I had a question about finding the radius for bright Newton's rings. According to Wikipedia the final answer should be
$$ r = \sqrt{\lambda R\left(N+\frac{1}{2}\right)} $$
where $R$ is the radius of curvature and $N$ is a whole number starting from 0. When I was deriving the equation, I end up with:
$$ r = \sqrt{\lambda R\left(N+\frac{1}{2}\right) – d^2} $$
where $d$ is the distance from the edge of the circle to the ground. I looked it up, and this says that $d^2$ can be ignored because $d$ is small.
My question is, what is the basis for concluding that $d$ is small? Are there cases where this is not true?
Best Answer
In the derivation of the formula for the radius of a ring the intersecting chord theorem, Pythagoras , etc is used to show that $r^2= 2Rt -t^2 = t(2R-t)$ where $t$, your $d$, is the distance between the top of the bottom surface and the bottom of the lens surface.

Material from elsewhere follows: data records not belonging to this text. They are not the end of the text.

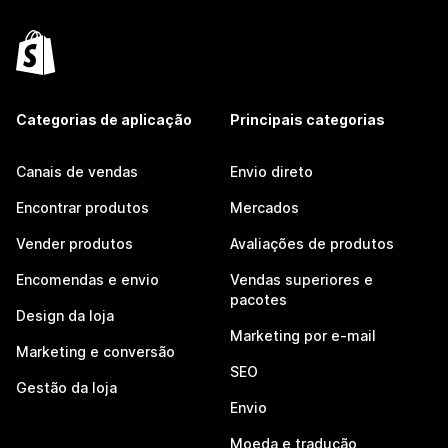
Categorias de aplicação
Principais categorias
Canais de vendas
Envio direto
Encontrar produtos
Mercados
Vender produtos
Avaliações de produtos
Encomendas e envio
Vendas superiores e
pacotes
Design da loja
Marketing por e-mail
Marketing e conversão
SEO
Gestão da loja
Envio
Moeda e tradução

The radius of curvature of the surface of the lens $R$ might be $1.00\, \rm m$ and $t$ would be a few wavelengths of light, say $10^{-6}\, \rm m $.
So $2R-t = 2\times 1.00 - 10^{-6} \approx 2.00$ to a very good approximation.
It is unlikely that the radius of curvature of the surface of the lens will be comparable to the wavelength of light.